I didn’t care for the tone of speculation in her voice, but this time I didn’t say a word.
“After you make your pickup this afternoon, I’d like to talk to you again. And remember to drape the burnoose properly. Don’t wear it like you threw a blanket over you.”
“Yes, Counselor,” I said politely. Then I noted the rest of the details from the posting sheet, signed for the Sertian currency, and trudged down the ramp to the Travel Hall.
From nowhere, Halcyon joined me. “You had to open your head, didn’t you?”
“Wasn’t too sharp,” I admitted. “Wonder what she’s got in store for me when I get back.”
We didn’t say much as we got ready to dive. What else was there to say?
Sertis is high mid-tech or low high-tech—at least it has been for most of its recent history, and we basically just slipped from the now on Query to the now on Sertis.

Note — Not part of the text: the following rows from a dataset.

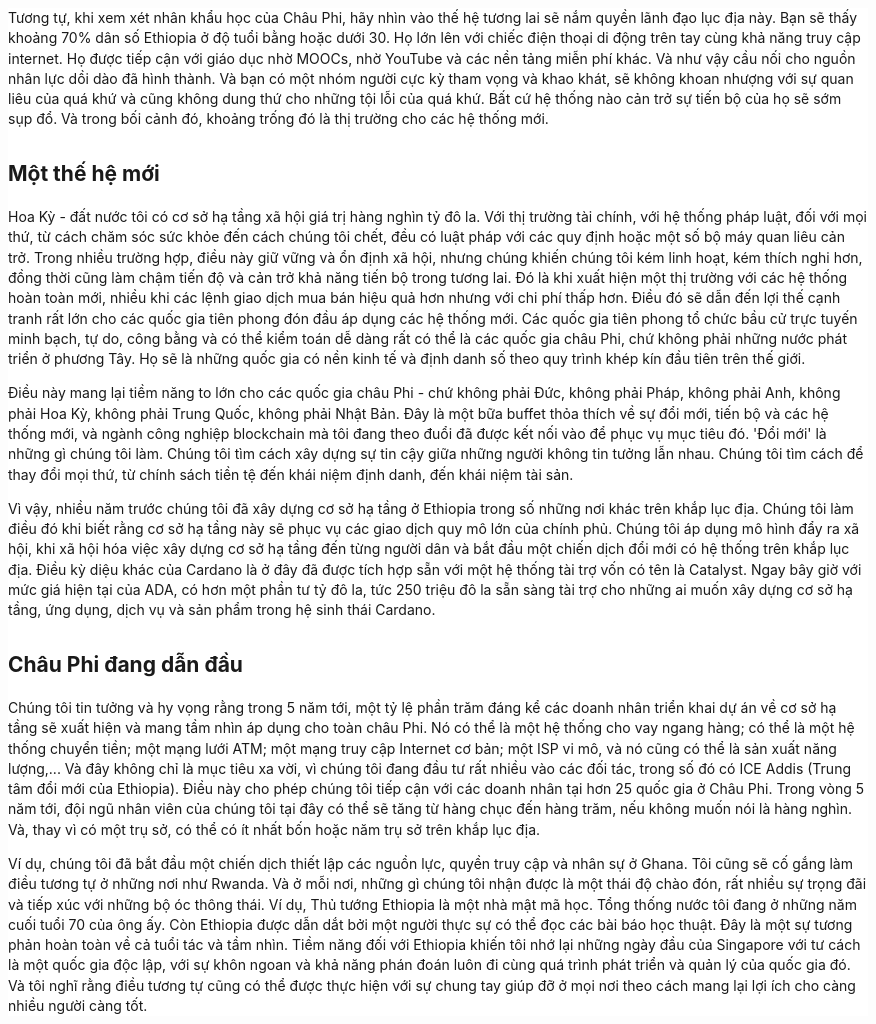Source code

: Tương tự, khi xem xét nhân khẩu học của Châu Phi, hãy nhìn vào thế hệ tương lai sẽ nắm quyền lãnh đạo lục địa này. Bạn sẽ thấy khoảng 70% dân số Ethiopia ở độ tuổi bằng hoặc dưới 30. Họ lớn lên với chiếc điện thoại di động trên tay cùng khả năng truy cập internet. Họ được tiếp cận với giáo dục nhờ MOOCs, nhờ YouTube và các nền tảng miễn phí khác. Và như vậy cầu nối cho nguồn nhân lực dồi dào đã hình thành. Và bạn có một nhóm người cực kỳ tham vọng và khao khát, sẽ không khoan nhượng với sự quan liêu của quá khứ và cũng không dung thứ cho những tội lỗi của quá khứ. Bất cứ hệ thống nào cản trở sự tiến bộ của họ sẽ sớm sụp đổ. Và trong bối cảnh đó, khoảng trống đó là thị trường cho các hệ thống mới.

## **Một thế hệ mới**

Hoa Kỳ - đất nước tôi có cơ sở hạ tầng xã hội giá trị hàng nghìn tỷ đô la. Với thị trường tài chính, với hệ thống pháp luật, đối với mọi thứ, từ cách chăm sóc sức khỏe đến cách chúng tôi chết, đều có luật pháp với các quy định hoặc một số bộ máy quan liêu cản trở. Trong nhiều trường hợp, điều này giữ vững và ổn định xã hội, nhưng chúng khiến chúng tôi kém linh hoạt, kém thích nghi hơn, đồng thời cũng làm chậm tiến độ và cản trở khả năng tiến bộ trong tương lai. Đó là khi xuất hiện một thị trường với các hệ thống hoàn toàn mới, nhiều khi các lệnh giao dịch mua bán hiệu quả hơn nhưng với chi phí thấp hơn. Điều đó sẽ dẫn đến lợi thế cạnh tranh rất lớn cho các quốc gia tiên phong đón đầu áp dụng các hệ thống mới. Các quốc gia tiên phong tổ chức bầu cử trực tuyến minh bạch, tự do, công bằng và có thể kiểm toán dễ dàng rất có thể là các quốc gia châu Phi, chứ không phải những nước phát triển ở phương Tây. Họ sẽ là những quốc gia có nền kinh tế và định danh số theo quy trình khép kín đầu tiên trên thế giới.

Điều này mang lại tiềm năng to lớn cho các quốc gia châu Phi - chứ không phải Đức, không phải Pháp, không phải Anh, không phải Hoa Kỳ, không phải Trung Quốc, không phải Nhật Bản. Đây là một bữa buffet thỏa thích về sự đổi mới, tiến bộ và các hệ thống mới, và ngành công nghiệp blockchain mà tôi đang theo đuổi đã được kết nối vào để phục vụ mục tiêu đó. 'Đổi mới' là những gì chúng tôi làm. Chúng tôi tìm cách xây dựng sự tin cậy giữa những người không tin tưởng lẫn nhau. Chúng tôi tìm cách để thay đổi mọi thứ, từ chính sách tiền tệ đến khái niệm định danh, đến khái niệm tài sản.

Vì vậy, nhiều năm trước chúng tôi đã xây dựng cơ sở hạ tầng ở Ethiopia trong số những nơi khác trên khắp lục địa. Chúng tôi làm điều đó khi biết rằng cơ sở hạ tầng này sẽ phục vụ các giao dịch quy mô lớn của chính phủ. Chúng tôi áp dụng mô hình đẩy ra xã hội, khi xã hội hóa việc xây dựng cơ sở hạ tầng đến từng người dân và bắt đầu một chiến dịch đổi mới có hệ thống trên khắp lục địa. Điều kỳ diệu khác của Cardano là ở đây đã được tích hợp sẵn với một hệ thống tài trợ vốn có tên là Catalyst. Ngay bây giờ với mức giá hiện tại của ADA, có hơn một phần tư tỷ đô la, tức 250 triệu đô la sẵn sàng tài trợ cho những ai muốn xây dựng cơ sở hạ tầng, ứng dụng, dịch vụ và sản phẩm trong hệ sinh thái Cardano.

## **Châu Phi đang dẫn đầu**

Chúng tôi tin tưởng và hy vọng rằng trong 5 năm tới, một tỷ lệ phần trăm đáng kể các doanh nhân triển khai dự án về cơ sở hạ tầng sẽ xuất hiện và mang tầm nhìn áp dụng cho toàn châu Phi. Nó có thể là một hệ thống cho vay ngang hàng; có thể là một hệ thống chuyển tiền; một mạng lưới ATM; một mạng truy cập Internet cơ bản; một ISP vi mô, và nó cũng có thể là sản xuất năng lượng,... Và đây không chỉ là mục tiêu xa vời, vì chúng tôi đang đầu tư rất nhiều vào các đối tác, trong số đó có ICE Addis (Trung tâm đổi mới của Ethiopia). Điều này cho phép chúng tôi tiếp cận với các doanh nhân tại hơn 25 quốc gia ở Châu Phi. Trong vòng 5 năm tới, đội ngũ nhân viên của chúng tôi tại đây có thể sẽ tăng từ hàng chục đến hàng trăm, nếu không muốn nói là hàng nghìn. Và, thay vì có một trụ sở, có thể có ít nhất bốn hoặc năm trụ sở trên khắp lục địa.

Ví dụ, chúng tôi đã bắt đầu một chiến dịch thiết lập các nguồn lực, quyền truy cập và nhân sự ở Ghana. Tôi cũng sẽ cố gắng làm điều tương tự ở những nơi như Rwanda. Và ở mỗi nơi, những gì chúng tôi nhận được là một thái độ chào đón, rất nhiều sự trọng đãi và tiếp xúc với những bộ óc thông thái. Ví dụ, Thủ tướng Ethiopia là một nhà mật mã học. Tổng thống nước tôi đang ở những năm cuối tuổi 70 của ông ấy. Còn Ethiopia được dẫn dắt bởi một người thực sự có thể đọc các bài báo học thuật. Đây là một sự tương phản hoàn toàn về cả tuổi tác và tầm nhìn. Tiềm năng đối với Ethiopia khiến tôi nhớ lại những ngày đầu của Singapore với tư cách là một quốc gia độc lập, với sự khôn ngoan và khả năng phán đoán luôn đi cùng quá trình phát triển và quản lý của quốc gia đó. Và tôi nghĩ rằng điều tương tự cũng có thể được thực hiện với sự chung tay giúp đỡ ở mọi nơi theo cách mang lại lợi ích cho càng nhiều người càng tốt.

In training once, I asked why we made so many trips there, but Gilmesh answered my question with a question: How much can you carry on a dive or slide? And that’s the problem. So far the Guard hadn’t run across any mechanical time-diving equipment. Just people, and that meant that anything that got carried across time was carried by some poor Guard, usually some poor junior Guard or trainee.
Needless to say, that limitation had a profound influence on the culture I grew up in.
The dive was as uneventful as usual. Just boring, in fact.